Me miraba con uno de sus pequeños ojos, casi guiñando y parpadeando, echado como estaba sobre su almohada, esa que se coloca al final de la cama.
–Es que es muy temprano papito– me decía y su voz no era justamente un bostezo, pero acariciaba la mañana, cada mañana.
–Vamos hijo, que se hace tarde y el tráfico es terrible–, debía explicarle, mientras jalaba despacio la frazada que casi le cubría bajo la barbilla su delgado rostro, aún de niño.
Todos los días era el mismo trajín, la misma entrega pidiendo que los ojos de sus ojos se abran al día entero que estaba comenzando.
Cuántas veces lo mismo y nunca me aburría, a pesar de que ya no era el mismo al que cambiaba sus pañales, aquel que se deslizaba suavemente de su camita y en saltitos de puntas iba a buscarnos –a mamá y papá– en nuestra cama, para que su mano jugara con mi cabello haciéndolo más enrulado en sus dedos y con la otra manito no dejara de hacer ruido con sus labios.
–Patricio, súbete y dale un beso a tu mamita–, le decía en voz casi de silencio y él, presuroso me jalaba del brazo de mi pijama para estirarla y subirse con una complicidad y alegría que aún recuerdo mientras yo también estoy ahora, echado sobre mi cama, añorando en mi silencio, recordando en una mirada sobre el cielo de la ventana que no llego a tocar.

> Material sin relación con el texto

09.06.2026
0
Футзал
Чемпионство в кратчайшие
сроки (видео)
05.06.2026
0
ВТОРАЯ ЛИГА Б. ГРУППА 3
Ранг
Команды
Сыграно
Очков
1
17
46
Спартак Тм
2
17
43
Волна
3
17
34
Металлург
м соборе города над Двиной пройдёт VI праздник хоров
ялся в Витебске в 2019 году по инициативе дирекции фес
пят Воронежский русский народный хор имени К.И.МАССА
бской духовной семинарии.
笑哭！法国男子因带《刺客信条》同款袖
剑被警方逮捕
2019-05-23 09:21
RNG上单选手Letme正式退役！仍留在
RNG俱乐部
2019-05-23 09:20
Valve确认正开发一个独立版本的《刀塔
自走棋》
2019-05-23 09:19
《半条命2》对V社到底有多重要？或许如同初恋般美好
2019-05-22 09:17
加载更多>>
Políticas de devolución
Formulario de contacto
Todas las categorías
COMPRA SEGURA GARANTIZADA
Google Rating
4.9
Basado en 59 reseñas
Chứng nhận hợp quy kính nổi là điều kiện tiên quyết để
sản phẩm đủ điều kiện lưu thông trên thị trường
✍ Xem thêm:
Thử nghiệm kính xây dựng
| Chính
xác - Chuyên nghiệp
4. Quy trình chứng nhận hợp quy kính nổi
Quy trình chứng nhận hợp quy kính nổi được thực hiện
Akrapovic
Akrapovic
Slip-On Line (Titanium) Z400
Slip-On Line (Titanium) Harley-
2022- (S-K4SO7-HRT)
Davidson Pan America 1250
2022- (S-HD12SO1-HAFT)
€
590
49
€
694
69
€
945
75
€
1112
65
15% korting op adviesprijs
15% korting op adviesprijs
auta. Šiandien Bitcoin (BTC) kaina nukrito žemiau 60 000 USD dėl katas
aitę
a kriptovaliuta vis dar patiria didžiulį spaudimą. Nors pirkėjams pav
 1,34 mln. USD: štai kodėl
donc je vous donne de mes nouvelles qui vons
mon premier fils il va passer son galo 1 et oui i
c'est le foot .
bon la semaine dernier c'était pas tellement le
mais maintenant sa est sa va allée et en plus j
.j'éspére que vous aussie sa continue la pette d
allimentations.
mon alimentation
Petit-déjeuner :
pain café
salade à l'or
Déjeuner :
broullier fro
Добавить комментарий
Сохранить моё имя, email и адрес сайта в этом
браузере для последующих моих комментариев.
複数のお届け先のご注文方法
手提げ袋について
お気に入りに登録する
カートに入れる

Hace un año no lo veo, pero lo recuerdo. No lo veo porque ya es un hombre, ya se casó, trabaja, tiene en mente muchas ideas y sueños como los de cuando estaba en casa y lo iba a despertar o a desperezar.
–Vamos, vamos al colegio Patricio; se nos hace tarde.
Salíamos presurosos y él me pedía que le peine. Nunca aprendió y hasta ahora se le ve con el pelo revoloteado, a lo cantante de rock. No aprendió o no quería que dejara de peinarle.
Y a medida que bajábamos del edificio, miraba a su hermana como si fuera un espejo de su imaginación: alta, hermosa, ordenada, todo siempre en su lugar.
–Vale ¿estoy bien peinado?–, preguntaba sabiendo que de igual forma su hermana le diría que sí.
Hace un año lo recuerdo, pero no lo veo. Patricio corría por toda la casa cuando regresaba del colegio; subía y bajaba presuroso las escaleras, agarraba galletas y caramelos, jugaba con el perro como si fueran compañeros de travesuras.
–¡Yaaaaaaa, pasa por debajo de mis patas!–, le decía a su mascota que ladraba y saltaba con los gritos de Patricio.–Qué diabluras de estos dos–, iba pensando desde mi oficina. Qué cosas encontraré en estos dos.
Recordaba en mi habitación silenciosa esta mañana, solo como estaba, esperando las visitas del médico, de las enfermeras, de la señora que me trae el desayuno.
–Es que ya estoy viejo–, me hablaba a mí mismo.
Estoy viejo pero lleno de recuerdos que no se arrugan como mi rostro, que no terminan siendo ceniza como mi pelo.
Sus grandes ojos miraban mis pequeños ojos, que ya no guiñan ni parpadean, echado como estoy en la cama. Ha venido temprano –como iba yo– a verme, a decirme cosas que no escucho muy bien pero las leo de sus manos.
–Levántate viejo, se hace tarde, tenemos que ir a misa, al parque a jugar pelota y después de darle un abrazo al cura, vamos a almorzar ese cebiche y la parihuela que tanto te gustan–, me dijo junto a mis lágrimas.
Me pide que no cierre los ojos, voy con él.